■ Task input:
----------------
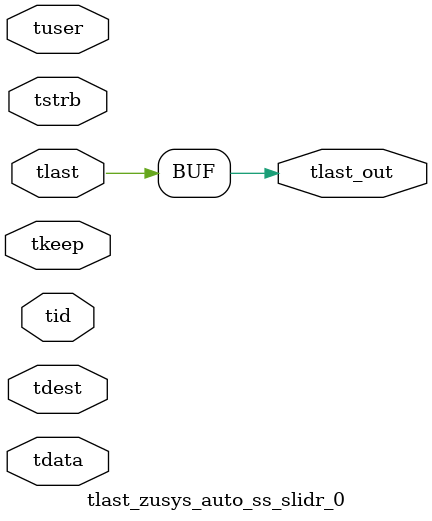
<source format=v>


`timescale 1ps/1ps

module tlast_zusys_auto_ss_slidr_0 #
(
parameter C_S_AXIS_TID_WIDTH   = 1,
parameter C_S_AXIS_TUSER_WIDTH = 0,
parameter C_S_AXIS_TDATA_WIDTH = 0,
parameter C_S_AXIS_TDEST_WIDTH = 0
)
(
input  [(C_S_AXIS_TID_WIDTH   == 0 ? 1 : C_S_AXIS_TID_WIDTH)-1:0       ] tid,
input  [(C_S_AXIS_TDATA_WIDTH == 0 ? 1 : C_S_AXIS_TDATA_WIDTH)-1:0     ] tdata,
input  [(C_S_AXIS_TUSER_WIDTH == 0 ? 1 : C_S_AXIS_TUSER_WIDTH)-1:0     ] tuser,
input  [(C_S_AXIS_TDEST_WIDTH == 0 ? 1 : C_S_AXIS_TDEST_WIDTH)-1:0     ] tdest,
input  [(C_S_AXIS_TDATA_WIDTH/8)-1:0 ] tkeep,
input  [(C_S_AXIS_TDATA_WIDTH/8)-1:0 ] tstrb,
input  [0:0]                                                             tlast,
output                                                                   tlast_out
);

assign tlast_out = {tlast[0]};

endmodule


</source>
----------------
■ Task statement: Only one thing belongs in the reply: the exact lines of the listing above, from the one with "[(C_S_AXIS_TDEST_WIDTH == 0" through its last line.

■ Final answer:
input  [(C_S_AXIS_TDEST_WIDTH == 0 ? 1 : C_S_AXIS_TDEST_WIDTH)-1:0     ] tdest,
input  [(C_S_AXIS_TDATA_WIDTH/8)-1:0 ] tkeep,
input  [(C_S_AXIS_TDATA_WIDTH/8)-1:0 ] tstrb,
input  [0:0]                                                             tlast,
output                                                                   tlast_out
);

assign tlast_out = {tlast[0]};

endmodule


</source>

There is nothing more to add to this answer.